SSDs provide peak performance for booting and high read/write performance for computing that requires enhanced multitasking capabilities. SSHDs can provide near-SSD performance when booting, launching and loading. HDDs usually provide ample performance for the majority of PC platforms available today.

Price:

Low-capacity SSDs can be affordable in the 250 GB to 500 GB range. But high-capacity SSDs are very expensive, especially when measured by cost per gigabyte. HDDs provide the lowest cost per gigabyte. SSHDs provide cost per gigabyte which is slightly higher than HDDs.

Battery Life:

Solid state drives are the most power-efficient. Solid state hybrid drives come in at a close second for power efficiency, since they frequently spin down more often than hard drives. In general, storage will not impact battery life on a laptop computer by more than about 10%. The processor power and LCD screen are most responsible for draining the battery.

Reliability:

Failure rates on SSD, HDD and SSHD technologies have very similar ratings. SSHDs use both flash and HDD portions more efficiently than if they were separate, so they are considered extremely reliable.

Durability:

Solid state drives are viewed as more durable due to their design. Without moving parts, they can withstand higher extremes of shock, drop and temperature.
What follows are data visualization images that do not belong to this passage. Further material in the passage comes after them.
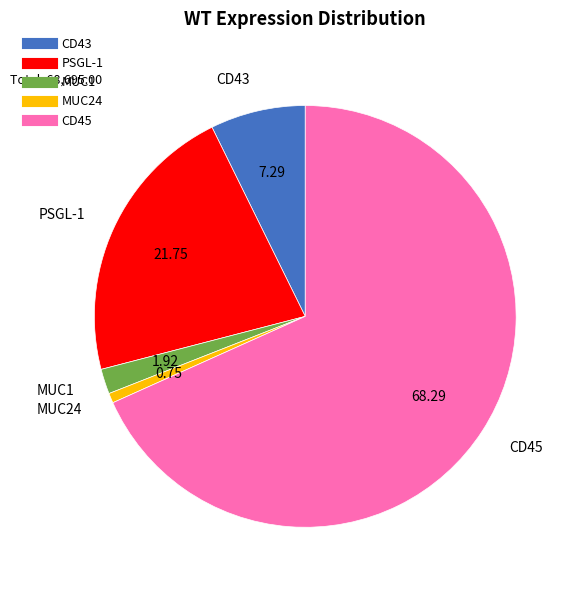

True or false: MUC24 accounts for 1% of the total.

True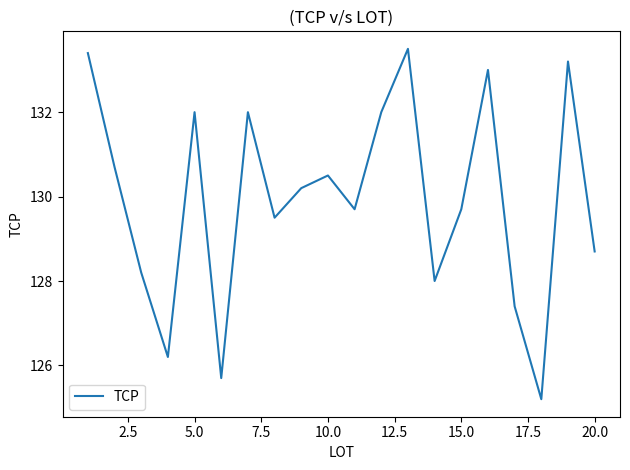

What is the maximum value shown in the chart?

133.5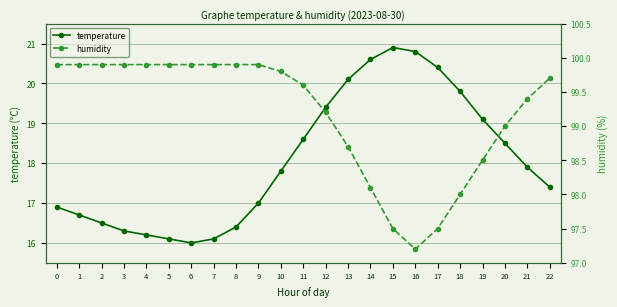

In temperature, how many points are lower than both neighbors (excluding endpoints)?

1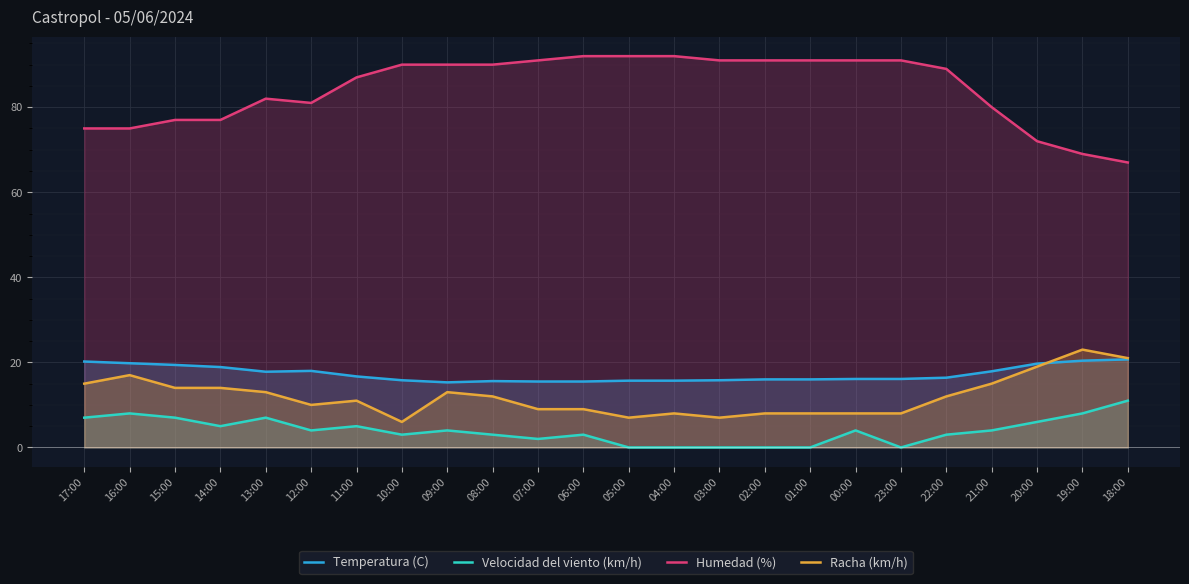

True or false: Velocidad del viento (km/h) and Temperatura (C) intersect in this chart.

False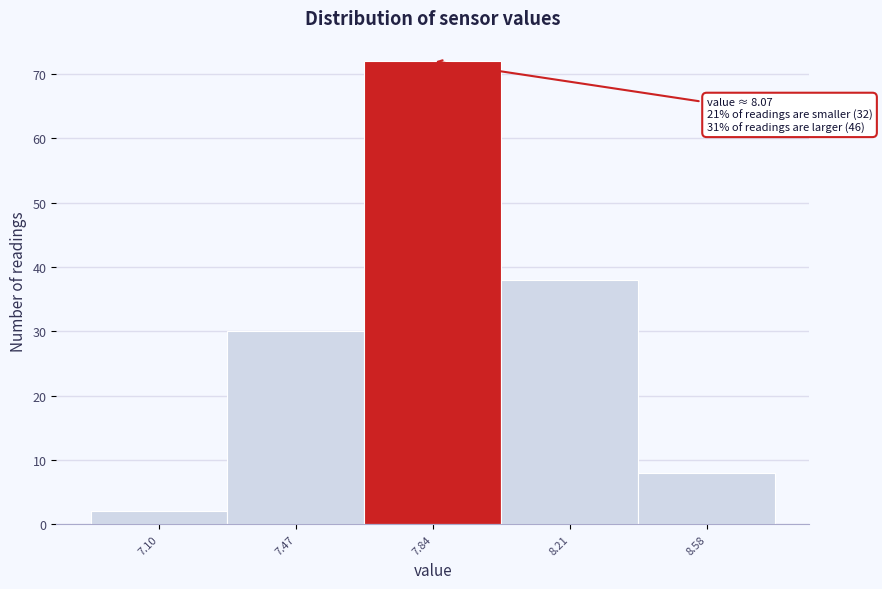

Reading left to right, what are all the values shown in this chart?

2	30	72	38	8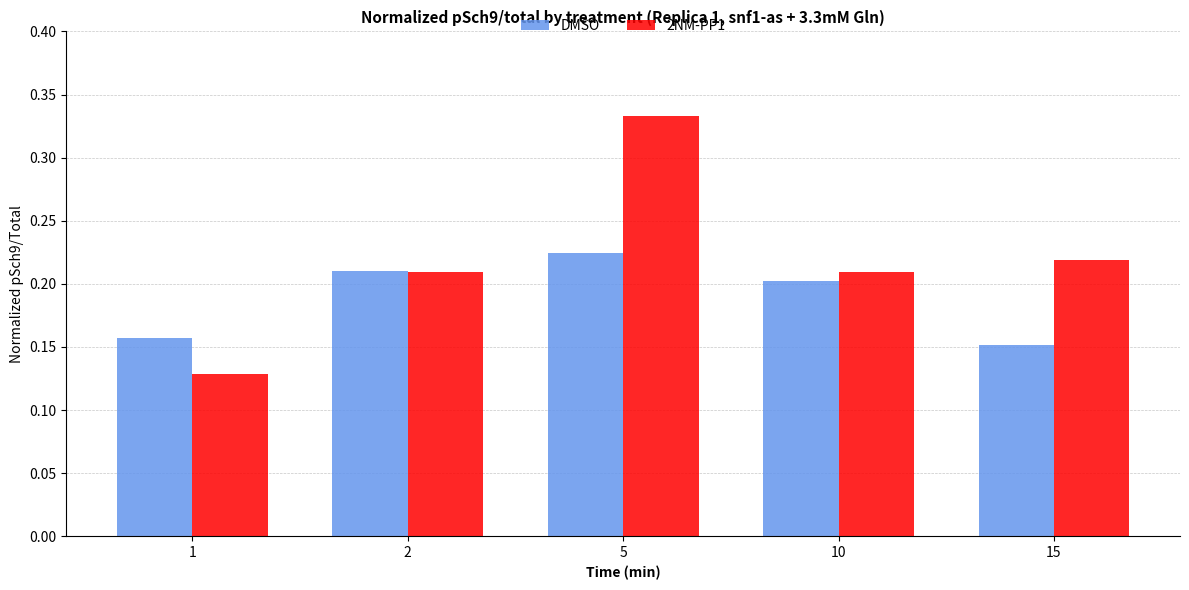

Count the 2NM-PP1 values in the range 0 to 1.

5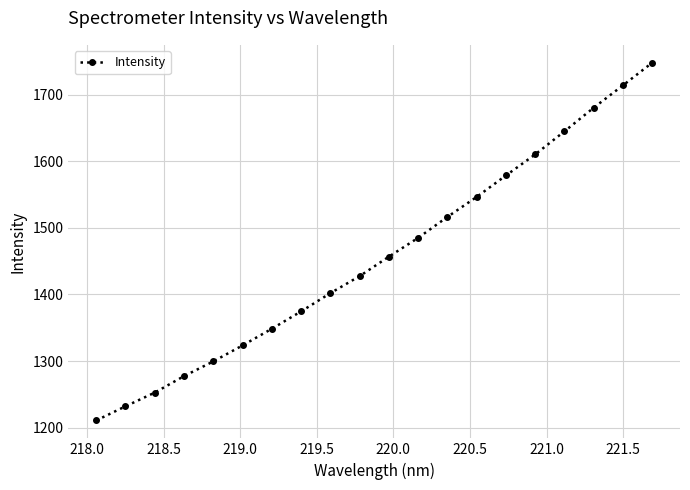

What is the smallest value displayed?

1210.6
Source: Enterprise Storage Forum

Just like every coin has two sides, similarly along with the advantages, there are some disadvantages to this technology too:

· Flash memory can only sustain a finite number of writes before it dies.
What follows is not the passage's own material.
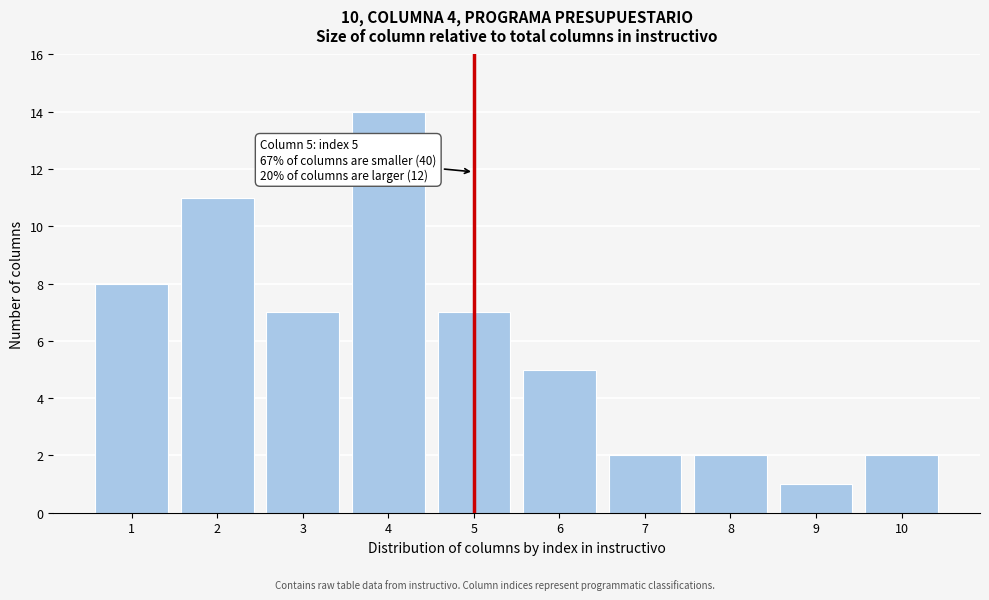

Reading right to left, what are all the values shown in this chart?

10=2	9=1	8=2	7=2	6=5	5=7	4=14	3=7	2=11	1=8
There is a lot of science that goes into explaining why this happens but suffice it to say that as an SSD is used, the electrical charges within each of its data cells must be periodically reset. Unfortunately, the electrical resistance of each cell increases slightly with every reset, which increases the voltage necessary to write into that cell. Eventually, the required voltage becomes so high that the particular cell becomes impossible to write to.

· SSDs can only write to empty pages in a block. In HDDs, data can be written to any location on the plate at any time, and that means that data can be easily overwritten. SSDs can’t directly overwrite data in individual pages. They can only write data to empty pages in a block.

When enough pages in a block are marked as unused, the SSD commits the entire block’s worth of data to memory, erases the entire block, then re-commits the data from memory back to the block while leaving the unused pages blank. Note that erasing a block doesn’t necessarily mean the data is fully gone. This means that SSDs become slower over time.

But at the end of the day, speed and efficiency matter, and hence, in my honest opinion, an SSD upgrade is more meaningful than a RAM upgrade, and hence is the best possible thing you can gift yourself as well as the computer.